> _Input data_
■ ■ ■ ■ ■ ■ ■

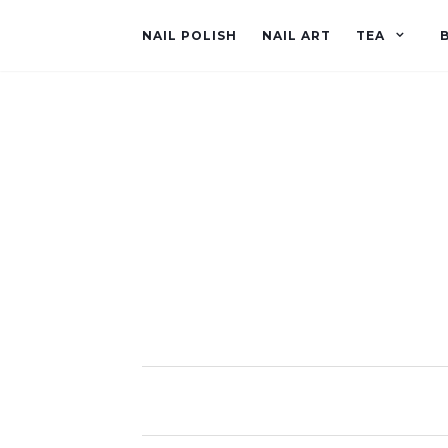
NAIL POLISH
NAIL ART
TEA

■ ■ ■ ■ ■ ■ ■

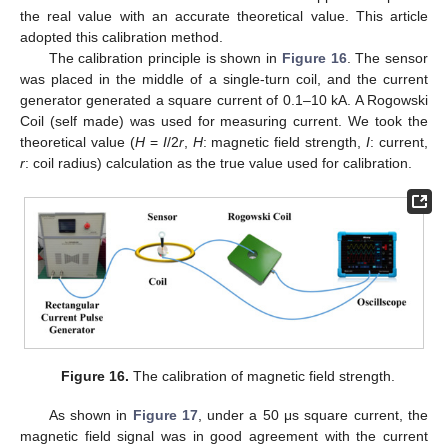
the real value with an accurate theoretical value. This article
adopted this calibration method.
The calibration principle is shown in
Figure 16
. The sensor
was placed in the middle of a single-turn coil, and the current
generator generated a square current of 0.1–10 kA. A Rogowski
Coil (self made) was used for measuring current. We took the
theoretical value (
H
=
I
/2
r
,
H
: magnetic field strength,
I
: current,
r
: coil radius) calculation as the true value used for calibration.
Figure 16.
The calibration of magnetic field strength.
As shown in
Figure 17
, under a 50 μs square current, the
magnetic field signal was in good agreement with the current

■ ■ ■ ■ ■ ■ ■

> _Exercise_
Gather every row above that contains the word "magnetic", and copy each one in full.

> _Your response_
: magnetic field strength,
The calibration of magnetic field strength.
magnetic field signal was in good agreement with the current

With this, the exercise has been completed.